(Continuación)
Internet2 adelanta el mundo de las transmisiones multimedia.
"En
lugar de detenerse y esperar los paquetes extraviados o pedir todo
el streaming de vuelta, solicita sólo los paquetes que faltan",
dijo Chris Kyriakakis, un profesor de ingeniería eléctrica
que dirige el Immersive Audio Lab en la USC y ayudó a desarrollar
las demostraciones.
El audio y el video, además, viajan en dos streams independientes,
en lugar de hacerlo en uno solo tal como ocurre con el Windows Media
Player de Microsoft y RealOne de RealNetworks. En la demostración,
se empleó un software especial para recibir los dos streams,
que luego se alinearon para sincronizar el sonido con la imagen.
El momento más destacado del evento fue una interpretación
en vivo de la Sinfonía N° 3 de Aaron Copland, por la New
World Symphony de Miami, Florida. Antes del concierto, el director
artístico de la sinfónica Michael Tilson Thomas habló
en un video grabado (se encontraba trabajando en Londres).
"Quizás algún día, cuando esta Internet2
esté integrada a nuestra vida diaria, no nos veremos obligados
a ver grabaciones en video", destacó Howard Henry, presidente
y CEO (director ejecutivo) de la New World Symphony.
El concierto brindado por la sinfónica --que la audiencia disfrutó
en una pantalla de 30 pies por 17 pies-- no se vio interrumpido por
cortes. Lo mejor de todo fue que le dio un excelente uso al sistema
de 12 parlantes del Bing Auditorium. El único problema fue
el ruido de los ventiladores empleados para enfriar los equipos electrónicos.
"En el futuro, la tecnología de inmersión como
esta se podría utilizar para muchísimas cosas",
dijo el doctor Sandy Sawchuk, un profesor de ingeniería eléctrica
y vicedirector del Integrated Media Systems Center (Centro de Sistemas
Multimedios Integrados). "Algunas de las aplicaciones más
obvias son en el campo de la educación e incluso de la medicina".

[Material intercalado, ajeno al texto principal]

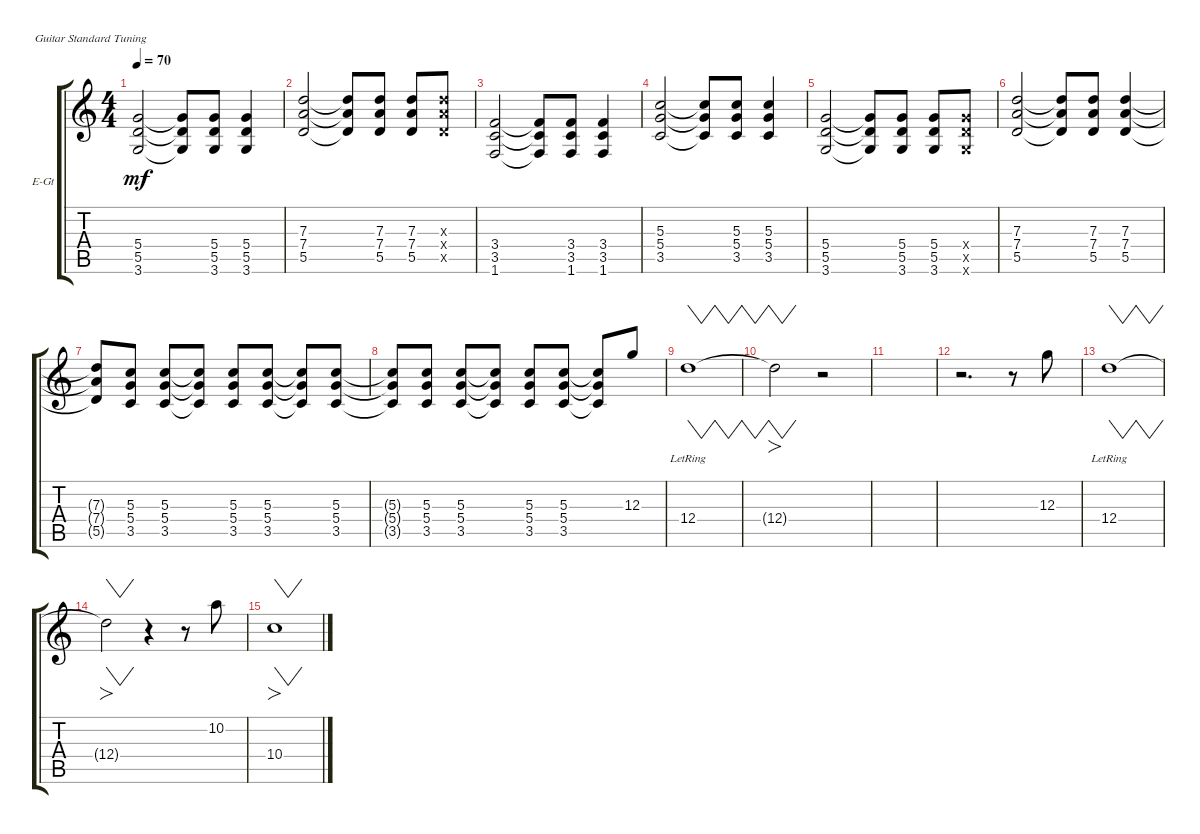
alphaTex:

Lo que lógicamente sigue a la inmersión es la interacción.
"Para pasar a la interactividad, es necesario reducir la latencia,
algo difícil de lograr en una red compartida", señaló
Sawchuk.
La dificultad de llevar tecnologías como la que se demostró
con el concierto de la sinfónica a la Internet pública
reside en la falta de ancho de banda. El backbone de Internet consiste
en algunas líneas de unos 2,5 GB, lo cual no es suficiente.
"Algunos de los backbones van a pasar a 10 GB. Cuando eso suceda,
algunas de estas tecnologías también pasarán
a la Internet pública", dijo Sawchuk.